▶ [ASSIGNMENT]:
Each record beneath this sentence is to be transcribed exactly as it reads.

▶ [EXTRACTED MATERIAL]:
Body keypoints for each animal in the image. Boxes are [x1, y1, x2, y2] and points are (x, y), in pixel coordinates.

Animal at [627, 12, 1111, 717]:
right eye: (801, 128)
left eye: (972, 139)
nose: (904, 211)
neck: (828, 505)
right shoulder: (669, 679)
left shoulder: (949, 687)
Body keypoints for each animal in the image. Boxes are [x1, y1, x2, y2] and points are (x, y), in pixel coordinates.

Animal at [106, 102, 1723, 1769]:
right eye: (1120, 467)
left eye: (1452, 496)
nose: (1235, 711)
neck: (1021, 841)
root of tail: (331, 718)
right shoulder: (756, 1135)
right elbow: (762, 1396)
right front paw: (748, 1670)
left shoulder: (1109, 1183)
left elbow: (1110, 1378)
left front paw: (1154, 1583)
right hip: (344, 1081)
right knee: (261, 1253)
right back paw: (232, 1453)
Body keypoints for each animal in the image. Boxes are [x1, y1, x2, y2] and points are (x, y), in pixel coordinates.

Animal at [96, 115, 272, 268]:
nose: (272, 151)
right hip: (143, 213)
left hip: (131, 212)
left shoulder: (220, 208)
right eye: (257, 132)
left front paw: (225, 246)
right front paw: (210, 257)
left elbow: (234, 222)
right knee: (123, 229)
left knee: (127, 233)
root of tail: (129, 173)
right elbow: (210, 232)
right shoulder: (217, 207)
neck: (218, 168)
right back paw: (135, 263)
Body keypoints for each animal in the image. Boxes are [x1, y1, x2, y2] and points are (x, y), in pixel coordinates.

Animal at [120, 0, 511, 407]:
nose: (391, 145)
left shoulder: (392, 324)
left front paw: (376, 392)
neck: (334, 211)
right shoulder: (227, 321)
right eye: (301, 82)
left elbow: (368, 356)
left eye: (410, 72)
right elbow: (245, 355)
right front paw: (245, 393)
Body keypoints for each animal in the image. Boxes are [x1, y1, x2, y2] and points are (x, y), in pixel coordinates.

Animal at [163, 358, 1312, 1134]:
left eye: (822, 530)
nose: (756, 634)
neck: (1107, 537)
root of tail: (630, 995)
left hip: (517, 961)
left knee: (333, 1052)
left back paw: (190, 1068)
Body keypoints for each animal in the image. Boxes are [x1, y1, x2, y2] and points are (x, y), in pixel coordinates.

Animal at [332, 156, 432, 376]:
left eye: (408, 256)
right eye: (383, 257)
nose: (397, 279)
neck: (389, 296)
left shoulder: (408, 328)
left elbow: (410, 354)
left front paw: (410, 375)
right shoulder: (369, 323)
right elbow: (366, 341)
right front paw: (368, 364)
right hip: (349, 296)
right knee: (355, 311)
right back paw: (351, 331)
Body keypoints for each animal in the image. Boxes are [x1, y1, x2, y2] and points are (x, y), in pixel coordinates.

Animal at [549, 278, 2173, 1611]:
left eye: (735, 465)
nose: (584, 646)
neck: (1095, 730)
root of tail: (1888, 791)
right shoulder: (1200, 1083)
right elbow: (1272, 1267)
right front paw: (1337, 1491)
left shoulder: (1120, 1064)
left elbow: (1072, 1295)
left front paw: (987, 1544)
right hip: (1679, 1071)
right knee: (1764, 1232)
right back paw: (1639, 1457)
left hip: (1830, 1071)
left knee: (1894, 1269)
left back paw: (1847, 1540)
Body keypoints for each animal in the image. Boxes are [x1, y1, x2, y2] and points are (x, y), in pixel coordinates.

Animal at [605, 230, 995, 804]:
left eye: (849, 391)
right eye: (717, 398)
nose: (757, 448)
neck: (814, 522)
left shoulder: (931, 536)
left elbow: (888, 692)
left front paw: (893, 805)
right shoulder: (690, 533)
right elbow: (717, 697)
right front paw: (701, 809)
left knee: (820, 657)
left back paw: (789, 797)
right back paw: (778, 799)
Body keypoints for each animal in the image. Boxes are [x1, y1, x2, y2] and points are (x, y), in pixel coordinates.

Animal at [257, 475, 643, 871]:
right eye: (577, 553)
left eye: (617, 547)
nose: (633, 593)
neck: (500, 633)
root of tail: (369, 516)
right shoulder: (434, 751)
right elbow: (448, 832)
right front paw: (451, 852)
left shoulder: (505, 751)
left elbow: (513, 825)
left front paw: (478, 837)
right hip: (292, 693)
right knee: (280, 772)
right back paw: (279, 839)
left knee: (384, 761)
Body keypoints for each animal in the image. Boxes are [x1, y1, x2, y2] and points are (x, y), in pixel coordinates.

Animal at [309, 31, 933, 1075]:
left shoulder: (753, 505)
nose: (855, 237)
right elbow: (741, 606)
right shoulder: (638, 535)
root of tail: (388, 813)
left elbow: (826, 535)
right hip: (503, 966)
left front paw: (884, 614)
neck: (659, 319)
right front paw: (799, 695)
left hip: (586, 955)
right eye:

▶ [EXPECTED ANSWER]:
Body keypoints for each animal in the image. Boxes are [x1, y1, x2, y2] and points are (x, y), in pixel coordinates.

Animal at [627, 12, 1111, 717]:
right eye: (801, 128)
left eye: (972, 139)
nose: (904, 211)
neck: (828, 505)
right shoulder: (669, 679)
left shoulder: (949, 687)
Body keypoints for each animal in the image. Boxes are [x1, y1, x2, y2] and points are (x, y), in pixel coordinates.

Animal at [106, 102, 1723, 1769]:
right eye: (1120, 467)
left eye: (1452, 496)
nose: (1235, 711)
neck: (1021, 841)
root of tail: (331, 718)
right shoulder: (756, 1135)
right elbow: (762, 1396)
right front paw: (748, 1670)
left shoulder: (1109, 1183)
left elbow: (1110, 1378)
left front paw: (1154, 1583)
right hip: (344, 1081)
right knee: (261, 1253)
right back paw: (232, 1453)
Body keypoints for each animal in the image. Boxes are [x1, y1, x2, y2] and points are (x, y), in pixel coordinates.

Animal at [96, 115, 272, 268]:
nose: (272, 151)
right hip: (143, 213)
left hip: (131, 212)
left shoulder: (220, 208)
right eye: (257, 132)
left front paw: (225, 246)
right front paw: (210, 257)
left elbow: (234, 222)
right knee: (123, 229)
left knee: (127, 233)
root of tail: (129, 173)
right elbow: (210, 232)
right shoulder: (217, 207)
neck: (218, 168)
right back paw: (135, 263)
Body keypoints for each animal in the image. Boxes are [x1, y1, x2, y2] and points are (x, y), in pixel coordinates.

Animal at [120, 0, 511, 407]:
nose: (391, 145)
left shoulder: (392, 324)
left front paw: (376, 392)
neck: (334, 211)
right shoulder: (227, 321)
right eye: (301, 82)
left elbow: (368, 356)
left eye: (410, 72)
right elbow: (245, 355)
right front paw: (245, 393)
Body keypoints for each animal in the image. Boxes are [x1, y1, x2, y2] and points are (x, y), in pixel coordinates.

Animal at [163, 358, 1312, 1134]:
left eye: (822, 530)
nose: (756, 634)
neck: (1107, 537)
root of tail: (630, 995)
left hip: (517, 961)
left knee: (333, 1052)
left back paw: (190, 1068)
Body keypoints for each animal in the image. Boxes are [x1, y1, x2, y2] and points are (x, y), in pixel coordinates.

Animal at [332, 156, 432, 376]:
left eye: (408, 256)
right eye: (383, 257)
nose: (397, 279)
neck: (389, 296)
left shoulder: (408, 328)
left elbow: (410, 354)
left front paw: (410, 375)
right shoulder: (369, 323)
right elbow: (366, 341)
right front paw: (368, 364)
right hip: (349, 296)
right knee: (355, 311)
right back paw: (351, 331)
Body keypoints for each animal in the image. Boxes are [x1, y1, x2, y2] and points are (x, y), in pixel coordinates.

Animal at [549, 278, 2173, 1611]:
left eye: (735, 465)
nose: (584, 646)
neck: (1095, 730)
root of tail: (1888, 791)
right shoulder: (1200, 1083)
right elbow: (1272, 1267)
right front paw: (1337, 1491)
left shoulder: (1120, 1064)
left elbow: (1072, 1295)
left front paw: (987, 1544)
right hip: (1679, 1071)
right knee: (1764, 1232)
right back paw: (1639, 1457)
left hip: (1830, 1071)
left knee: (1894, 1269)
left back paw: (1847, 1540)
Body keypoints for each animal in the image. Boxes are [x1, y1, x2, y2] and points are (x, y), in pixel coordinates.

Animal at [605, 230, 995, 804]:
left eye: (849, 391)
right eye: (717, 398)
nose: (757, 448)
neck: (814, 522)
left shoulder: (931, 536)
left elbow: (888, 692)
left front paw: (893, 805)
right shoulder: (690, 533)
right elbow: (717, 697)
right front paw: (701, 809)
left knee: (820, 657)
left back paw: (789, 797)
right back paw: (778, 799)
Body keypoints for each animal in the image. Boxes are [x1, y1, x2, y2] and points are (x, y), in pixel coordinates.

Animal at [257, 475, 643, 871]:
right eye: (577, 553)
left eye: (617, 547)
nose: (633, 593)
neck: (500, 633)
root of tail: (369, 516)
right shoulder: (434, 751)
right elbow: (448, 832)
right front paw: (451, 852)
left shoulder: (505, 751)
left elbow: (513, 825)
left front paw: (478, 837)
right hip: (292, 693)
right knee: (280, 772)
right back paw: (279, 839)
left knee: (384, 761)
Body keypoints for each animal in the image. Boxes are [x1, y1, x2, y2] and points are (x, y), in pixel coordinates.

Animal at [309, 31, 933, 1075]:
left shoulder: (753, 505)
nose: (855, 237)
right elbow: (741, 606)
right shoulder: (638, 535)
root of tail: (388, 813)
left elbow: (826, 535)
right hip: (503, 966)
left front paw: (884, 614)
neck: (659, 319)
right front paw: (799, 695)
left hip: (586, 955)
right eye:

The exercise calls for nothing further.